As Keiro moves forward and as management needs shift following the recent sale of its facilities, the organization will conduct an extensive search for a new president and CEO with the skills, background and experience needed to guide the organization into the future. Keiro is in the process of engaging a firm to assist in its search for a new executive. With the firm’s guidance, Keiro will recruit a high-level individual well-poised to lead the organization for years to come.
“This is a natural point for change and important next step in our organization’s evolution,” added Kawaguchi. “We are highly focused on recruiting a strong leader who will embody Keiro’s values and vision for the future, upholding Keiro’s mission to enhance the quality of life for seniors in our community.”
The Keiro Board of Directors has appointed Gene Kanamori to serve as interim president and CEO while the search process for the new president and CEO is under way. The board knows that Kanamori, having served as Keiro’s director of administration and human resources for the past 10 years, is a proven leader and the best choice for ensuring that Keiro’s services and programs continue during this transition.
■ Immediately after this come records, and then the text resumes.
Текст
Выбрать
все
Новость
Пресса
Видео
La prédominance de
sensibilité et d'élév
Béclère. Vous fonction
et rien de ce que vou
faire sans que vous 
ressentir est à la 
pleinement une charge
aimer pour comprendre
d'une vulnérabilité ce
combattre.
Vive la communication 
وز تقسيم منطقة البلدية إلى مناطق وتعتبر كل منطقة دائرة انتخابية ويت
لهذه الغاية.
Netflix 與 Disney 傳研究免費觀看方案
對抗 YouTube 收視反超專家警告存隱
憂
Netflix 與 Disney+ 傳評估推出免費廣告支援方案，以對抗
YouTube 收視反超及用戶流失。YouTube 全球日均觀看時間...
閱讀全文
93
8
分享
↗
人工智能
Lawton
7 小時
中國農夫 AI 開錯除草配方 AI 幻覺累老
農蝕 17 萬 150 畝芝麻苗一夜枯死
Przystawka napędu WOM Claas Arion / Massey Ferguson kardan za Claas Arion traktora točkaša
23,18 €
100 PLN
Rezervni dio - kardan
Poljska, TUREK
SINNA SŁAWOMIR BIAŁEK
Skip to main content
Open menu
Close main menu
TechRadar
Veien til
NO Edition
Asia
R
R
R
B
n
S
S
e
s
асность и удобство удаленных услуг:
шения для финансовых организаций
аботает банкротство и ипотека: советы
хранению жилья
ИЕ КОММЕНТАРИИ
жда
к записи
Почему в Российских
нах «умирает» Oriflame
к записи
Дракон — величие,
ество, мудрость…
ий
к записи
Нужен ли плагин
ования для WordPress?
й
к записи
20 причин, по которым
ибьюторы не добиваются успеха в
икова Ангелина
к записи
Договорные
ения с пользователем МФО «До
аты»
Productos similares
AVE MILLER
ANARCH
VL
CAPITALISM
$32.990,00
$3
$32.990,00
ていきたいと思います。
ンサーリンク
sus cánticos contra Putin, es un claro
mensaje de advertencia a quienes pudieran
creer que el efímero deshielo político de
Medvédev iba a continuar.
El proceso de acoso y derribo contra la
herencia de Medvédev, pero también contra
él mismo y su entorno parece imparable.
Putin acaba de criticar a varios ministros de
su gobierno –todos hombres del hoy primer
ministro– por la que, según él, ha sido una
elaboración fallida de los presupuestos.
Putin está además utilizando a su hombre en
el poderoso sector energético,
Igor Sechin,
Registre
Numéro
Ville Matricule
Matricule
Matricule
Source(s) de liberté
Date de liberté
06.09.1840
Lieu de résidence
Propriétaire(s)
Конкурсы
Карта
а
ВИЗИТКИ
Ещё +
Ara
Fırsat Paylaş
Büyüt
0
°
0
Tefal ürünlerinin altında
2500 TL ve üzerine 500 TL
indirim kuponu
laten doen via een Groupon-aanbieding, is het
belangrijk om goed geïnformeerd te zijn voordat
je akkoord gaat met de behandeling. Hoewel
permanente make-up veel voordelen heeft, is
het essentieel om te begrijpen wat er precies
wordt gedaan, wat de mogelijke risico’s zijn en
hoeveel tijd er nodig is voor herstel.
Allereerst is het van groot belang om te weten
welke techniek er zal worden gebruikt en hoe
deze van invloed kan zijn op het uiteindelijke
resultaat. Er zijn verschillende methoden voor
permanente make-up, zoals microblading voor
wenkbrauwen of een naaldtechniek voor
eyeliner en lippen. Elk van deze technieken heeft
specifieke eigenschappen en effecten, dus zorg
“Keiro has been rooted in the Japanese American and Japanese community for more than five decades, and we look forward to building on that legacy as we evolve to meet the changing needs of our older adults,” stated Kawaguchi.
As more seniors choose to age at home, Keiro provides the support and resources to help older adults, their families, and caregivers achieve the aging experience they choose. Keiro’s programs support its mission, and are focused on improving the health and quality of life for older adults, supporting caregivers and continuing programs that support residents of Keiro’s former facilities.
“We wish Shawn all the best as he begins his well-deserved retirement after decades of extraordinary service,” added Kawaguchi.